Yargıtay Kararı 20. Hukuk Dairesi 2014/2802 E. 2014/5450 K. 13.05.2014 T.

YARGITAY KARARI
DAİRE : 20. Hukuk Dairesi
ESAS NO : 2014/2802
KARAR NO : 2014/5450
KARAR TARİHİ : 13.05.2014

MAHKEMESİ : Adana 2. Asliye Hukuk Mahkemesi
TARİHİ : 24/03/2011
NUMARASI : 2003/1008-2011/211

Taraflar arasındaki davanın yapılan duruşması sonunda kurulan hükmün Yargıtayca incelenmesi davacı M.. A.. ve davalı Hazine tarafından istenilmekle, süresinde olduğu anlaşılan temyiz dilekçesinin kabulüne karar verildikten sonra dosya incelendi, gereği düşünüldü:

K A R A R

Davacı, 21.10.1994 tarihli dava dilekçesinde sınırlarını bildirdiği ….Köyünde bulunan dört parça taşınmazın tapuda kayıtlı olmadığını, kazandırıcı zamanaşımı zilyetliği yoluyla taşınmaz edinme koşullarının yararına oluştuğunu iddia ederek, Medeni Kanunun 713. maddesi hükmüne göre adına tescili istemiyle dava açmıştır.
Mahkemece 05.04.2001 tarihli fen bilirkişi krokisinde (A) harfiyle gösterilen 5547.50 m2, (B) harfiyle gösterilen 6017.41 m2 ve (C) harfiyle gösterilen 3066.68 m2 işaretli taşınmazlar hakkındaki davanın kabulü ile davacı adına tapuya tesciline, krokide (D) harfiyle gösterilen 12456.30 m2 ve dava dilekçesinde (B) harfi, krokide (E) harfi ile gösterilen bölüme ilişkin davanın feragat nedeniyle reddine karar verilmiş, davalı Orman Yönetimi ve Hazine vekili tarafından temyiz edilmesi üzerine hüküm, Yargıtay 20. Hukuk Dairesinin 24.04.2003 tarih ve 2278 – 3223 sayılı kararı ile bozulmuştur.
Hükmüne uyulan bozma kararında özetle; ”bölgede orman kadastrosu ve 2/B madde uygulaması yargılama sırasında 1999 yılında yapılmış, bu uygulamaya göre taşınmazın (A, B ve C) harfleri ile gösterilen kısımları kesinleşmeyen tahdit dışında, (D) harfi ile gösterilen kısmı tahdit içinde bırakılmış, temyize konu tescil davası aynı zamanda orman kadastrosuna itiraz davasına dönüşmüştür.

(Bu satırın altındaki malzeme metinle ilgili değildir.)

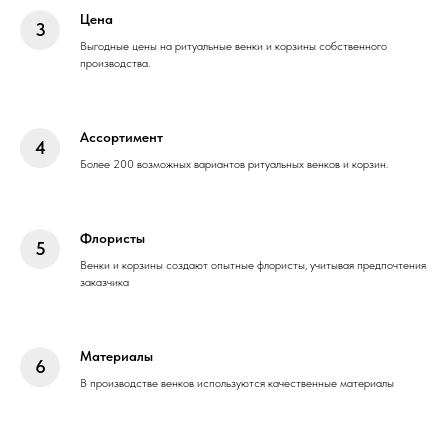
Цена
Выгодные цены на ритуальные венки и корзины собственного
производства.
Ассортимент
Более 200 возможных вариантов ритуальных венков и корзин.
Флористы
Венки и корзины создают опытные флористы, учитывая предпочтения
заказчика
Материалы
В производстве венков используются качественные материалы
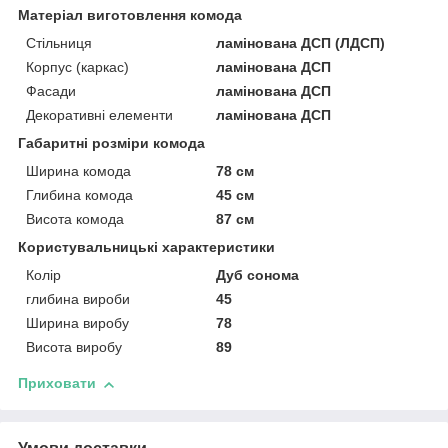
Матеріал виготовлення комода
Стільниця
ламінована ДСП (ЛДСП)
Корпус (каркас)
ламінована ДСП
Фасади
ламінована ДСП
Декоративні елементи
ламінована ДСП
Габаритні розміри комода
Ширина комода
78 см
Глибина комода
45 см
Висота комода
87 см
Користувальницькі характеристики
Колір
Дуб сонома
глибина вироби
45
Ширина виробу
78
Висота виробу
89
Приховати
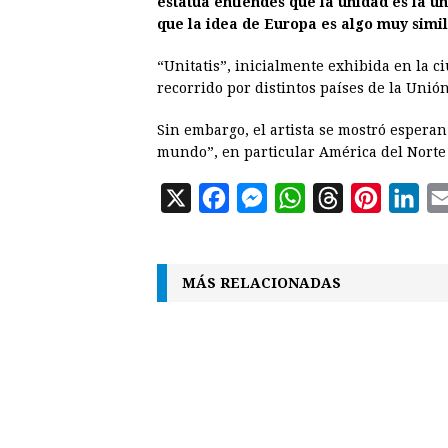
estatua entiendes que la unidad es la 
que la idea de Europa es algo muy simi
“Unitatis”, inicialmente exhibida en la
recorrido por distintos países de la Unió
Sin embargo, el artista se mostró esperan
mundo”, en particular América del Norte
X
F
M
W
T
P
L
a
e
h
h
i
i
c
s
a
r
n
n
MÁS RELACIONADAS
e
s
t
e
t
k
b
e
s
a
e
e
o
n
A
d
r
d
o
g
p
s
e
I
k
e
p
s
n
r
t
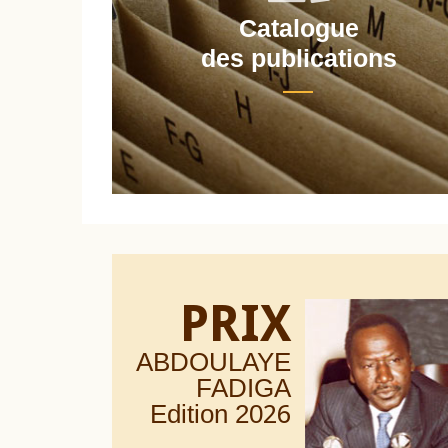
Catalogue
nt
des publications
PRIX
ABDOULAYE
FADIGA
Edition 20
26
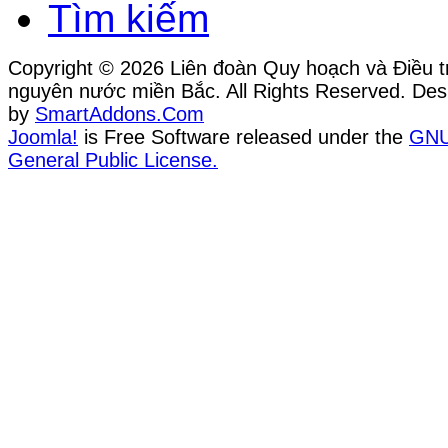
Tìm kiếm
Copyright © 2026 Liên đoàn Quy hoạch và Điều tr
nguyên nước miền Bắc. All Rights Reserved. Des
by
SmartAddons.Com
Joomla!
is Free Software released under the
GN
General Public License.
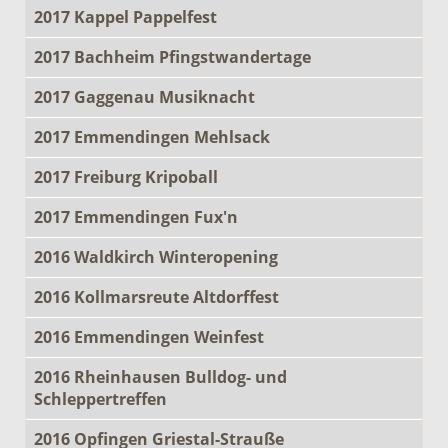
2017 Kappel Pappelfest
2017 Bachheim Pfingstwandertage
2017 Gaggenau Musiknacht
2017 Emmendingen Mehlsack
2017 Freiburg Kripoball
2017 Emmendingen Fux'n
2016 Waldkirch Winteropening
2016 Kollmarsreute Altdorffest
2016 Emmendingen Weinfest
2016 Rheinhausen Bulldog- und
Schleppertreffen
2016 Opfingen Griestal-Strauße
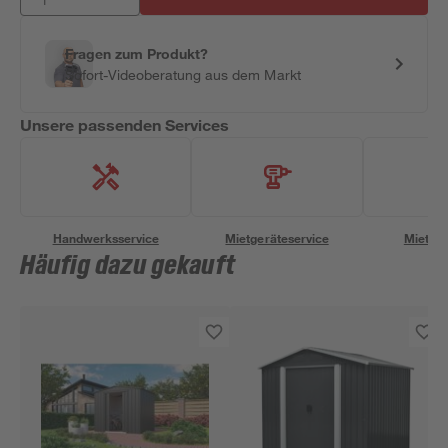
Fragen zum Produkt?
Sofort-Videoberatung aus dem Markt
Unsere passenden Services
Handwerksservice
Mietgeräteservice
Miettra
Häufig dazu gekauft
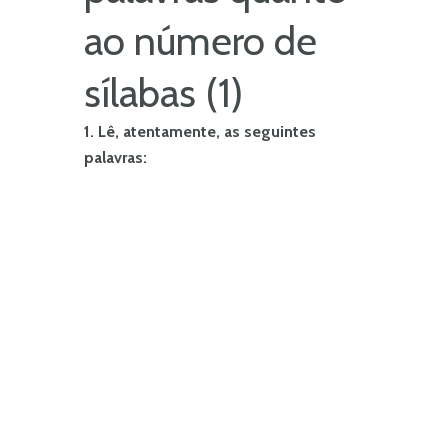
ao número de
sílabas (1)
1. Lê, atentamente, as seguintes
palavras:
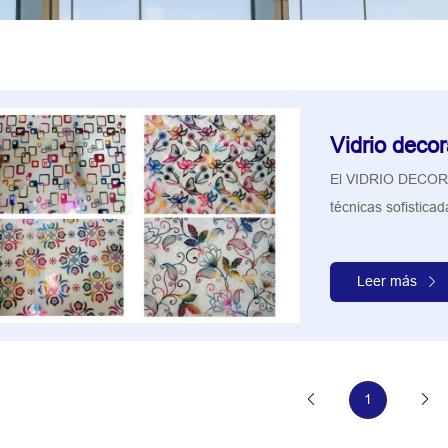
Vidrio decor
​El VIDRIO DECORA
técnicas sofisticad
Leer más
1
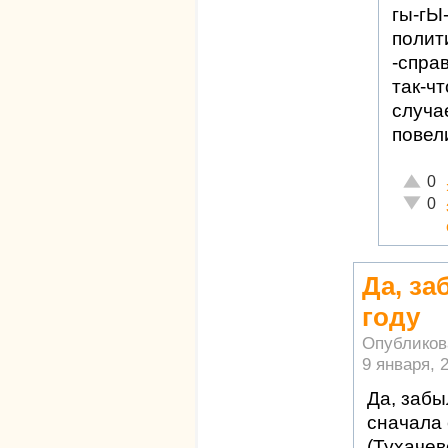
гы-гЫ-
полит
-справ
так-ч
случа
повел
Отличн
0
Неадек
0
Да, за
году
Опубликов
9 января, 2
Да, забы
сначала
(Тухачев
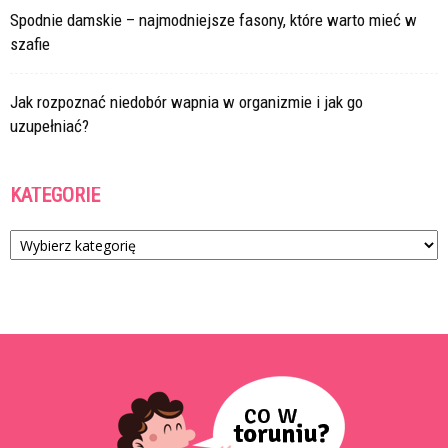
Spodnie damskie – najmodniejsze fasony, które warto mieć w
szafie
Jak rozpoznać niedobór wapnia w organizmie i jak go
uzupełniać?
KATEGORIE
Kategorie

Bu durumda; taşınmazın orman niteliğinin belirlenmesi görevi, 6831 sayılı Kanunun 11. maddelerine göre kadastro mahkemesine aittir. Mahkemece, tescil davası elde tutularak, orman kadastrosuna itiraz davası bu davadan ayrılmalı ve görevsizlik kararı verilmelidir. “ denilmiştir.
Çekişmeli taşınmazların bulunduğu yerde dava tarihinden sonra 12.05.2000 tarihinde 6 ay süre ile ilân edilip, dava nedeniyle kesinleşmeyen orman kadastrosu ve 2/B madde uygulaması bulunmaktadır. Genel arazi kadastrosu işlemi ise 09.10.1955 tarihinde kesinleşmiştir.
Mahkemece, bozma kararına uyulduktan sonra, orman kadastrosuna itiraz davası yönünden görevsizlik kararı verildiği ve temyize konu dava, elde tutulan tescil davası olduğu halde, yeniden görevsizlik kararı verilmiş, hüküm davacı M.. A.. ve davalı Hazine tarafından temyiz edilmiştir.
Gerçekten de, Dairenin bozma kararı üzerine, orman kadastrosuna itiraz yönünden tefrik edilerek, görevsizlik kararı ile Adana Kadastro Mahkemesine aktarılan davada, 12.11.2008 tarih ve 2004/1 – 2008/5 sayılı kararla (A, B ve C) harfli bölümlerinin orman sayılmayan; (D) harfli bölümünün orman sayılan yerlerden olduğuna karar verilmiş, Hazine ve Orman Yönetiminin temyizi üzerine Dairenin 08.06.2009 tarih ve 7485 – 9450 sayılı kararıyla onanmıştır.
O halde, mahkemece, eldeki davanın tescil istemine ilişkin olduğu, kadastro mahkemesinde görülüp, Dairece onanan orman kadastrosuna itiraz davasının sonucunu beklediği gözönünde bulundurularak, işin esasına girilmesi ve karar verilmesi gerekirken, bozma kararına yanlış anlam verilerek görevsizliğe hükmedilmesi doğru değildir.
SONUÇ: Yukarıda açıklanan nedenlerle; hükme yöneltilen temyiz itirazlarının kabulü ile usûl ve kanuna uygun olmayan hükmün BOZULMASINA, temyiz harcının istek halinde iadesine 13.05.2014 günü oy birliğiyle karar verildi.